We just moved house. Well strictly speaking we moved units. I say that because house prices in Sydney have skyrocketed so much in recent years that you now need a cool $1 million (and more) to purchase an ‘average’ Sydney house. It’s a city where opting for a unit/apartment can be the only way to tick ‘location’ off your wish list.
Since arriving in Australia in 2007 we’ve moved units four times and the most recent move was the biggest. Biggest not because of size (our total living space is 100 square metres) but because it was so eagerly awaited. We bought ‘off the plan’ in Manly back in early 2015 and during a long three year wait I kept reminding myself that the best things come to those who wait.
The Sydney suburb of Manly is only around 15km from the CBD but it feels a million miles away from the hustle and bustle of the city. It’s one of those relaxed beach spots – similar to those that feature on Australian TV shows like Home & Away and Bondi Rescue. As a Manly local there’s so much on my doorstep. I can walk barefoot from home just 100 steps or so, coffee in one hand and usually two dogs in the other, to watch the sunrise over the Pacific Ocean. And when it comes to foodie options I’m spoilt for choice…..
One of my unexpected foodie joys is a weekly produce market. Every Sunday farmers bring their freshly picked seasonal delights to the centre of Manly.
One of those farmers, Rita’s Farm Produce, has become my go-to stop for affordable organic produce. Rita’s family’s saying is “Eat good, be good” – I couldn’t agree more and that’s why I’m making a huge effort in 2018 to buy more organic.
Much of what I’m finding myself picking up from Rita’s Farm Produce isn’t intended for a specific recipe or meal – it just looks so good I can’t resist. You could call it impulse veggie buying. Last week’s impulse picks included Chinese cucumbers, also known as Suyu Long Cucumbers. They’re crispy and sweet to taste, but not that watery.
My husband pickled the Chinese cucumbers alongside the top of a bunch of organic celery. (Using the top of celery stalks and the leaves that too often get discarded is apparently now on trend with the rise of ‘root to stem’ cooking).

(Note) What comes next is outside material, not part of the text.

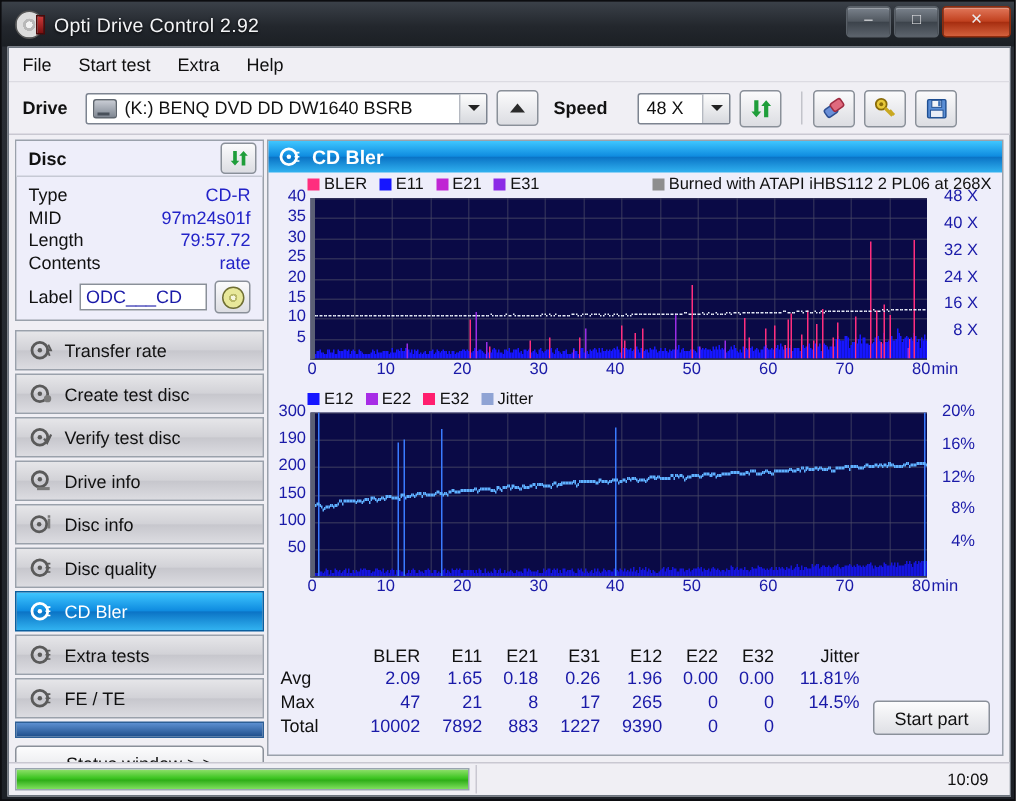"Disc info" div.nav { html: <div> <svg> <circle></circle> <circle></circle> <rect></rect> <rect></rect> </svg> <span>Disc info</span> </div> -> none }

The spice mix for the pickling brine came from a recipe for pickled carrots and cauliflower from the cookbook Slow Food by Jared Ingersoll. Jared, originally from New Zealand, is one of Sydney’s well known chefs and his philosophy is to put produce first and let the seasons dictate what goes on your plate – this recipe is a great example of making using of seasonal produce.Ingredients:
- 1 large Chinese cucumber (or around 800g of other cucumber), finely sliced
- The top 1/4 of a bunch of celery – including leaves, roughly chopped
- 375ml – 500ml apple cider vinegar (or white wine vinegar)
- 1 cup filtered water
- 2 tsp yellow mustard seeds
- 3 – 4 tsp salt
- 1 tsp each of black peppercorns, cloves and allspice berries
- 1/2 tsp each of dried thyme, rosemary and grated nutmeg
- You don’t have to include every spice – adapt the recipe to those spices listed that you have to hand.
- To follow Jared’s brine recipe exactly you’ll also add a generous pinch of sugar as well as a cup or so of both extra virgin olive oil and dry white wine.
- Firstly make the pickling brine – add all of the ingredients (except the cucumber and celery) into a pan and on a high heat bring to the boil. Cook for 10 minutes and then remove from the heat.
- Add the sliced cucumber and chopped celery into a large bowl and pour over the slightly cooled brine mixture. The cucumber and celery should be completely covered by the brine.
- Allow to cool completely and then transfer to sterilised airtight glass jars. Store for at least 48 hours (ideally in the fridge) before enjoying.
I mentioned earlier the saying the best things come to those who wait. It’s a saying that applies nicely to pickling because you do need to be patient and letting the spices work their magic over a few days before you dive in.